これを画像情報に使えば、上下や左右を反転することができます。

# 画像情報を上下反転
im = np.flip(im_uint32, 0)

p2 = figure(width=500, height=int(500*h/w), x_range=(0, w), y_range=(0, h))
p2.image_rgba(image=[im], x=0, y=0, dw=w, dh=h)

show(p2)

それらしくプロットすることができました。

プロットの目盛りが上下逆という問題

厳密にいうとまだ問題が残っています。画像のピクセルというのは左上が座標(0, 0)ですが、プロットされた目盛りは左下が座標(0, 0)になっています。この状態だと、目盛りの情報を活用したい場合に問題になります。

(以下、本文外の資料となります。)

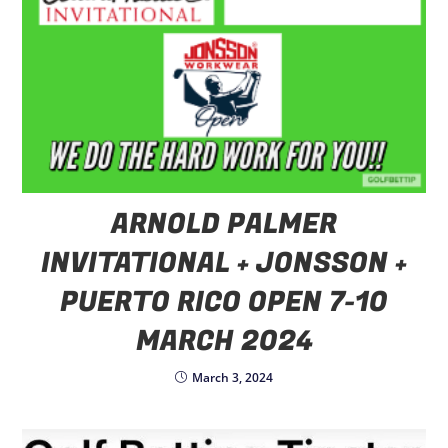
ARNOLD PALMER
INVITATIONAL + JONSSON +
PUERTO RICO OPEN 7-10
MARCH 2024
March 3, 2024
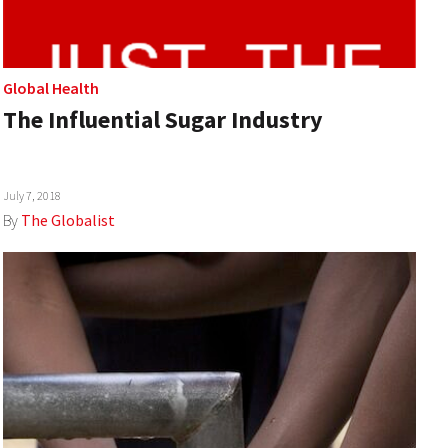
Global Health
The Influential Sugar Industry
July 7, 2018
By
The Globalist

例えば猫顔認証システムを作りたい人がいたとします。きっとその人は、猫顔を識別するシステムを作る過程でデータ集めが必要になります。そう、猫の顔部分の画像です。

猫顔の位置を目盛りの位置で確認すると、上360、下280、左440、右530の範囲を切り抜けば、猫の凛々しい顔画像が得られるはずと思いきや、見当違いの部位の画像になってしまいます。

これが目盛り情報が正しくないことの弊害です。

そこで正しい目盛り情報になるように、上端の座標が0から始まるようにBokehのプロットを修正します。

p3 = figure(width=500, height=int(500*h/w), x_range=(0, w), y_range=(h, 0))
p3.image_rgba(image=[im], x=0, y=h, dw=w, dh=h)

show(p3)

やっていることは、figureを作成する際にy_range=(0, h)としていた部分をy_range=(h, 0)と指定順を変えただけです。これで目盛りの始点と終点が逆の位置関係になります。

改めて正しい目盛り情報を参考に猫顔範囲を確認すると、上は400で、下は490であることがわかりました。

正しい範囲情報を使って切り抜くと、きちんと凛々しい猫顔部分の画像を得ることができました。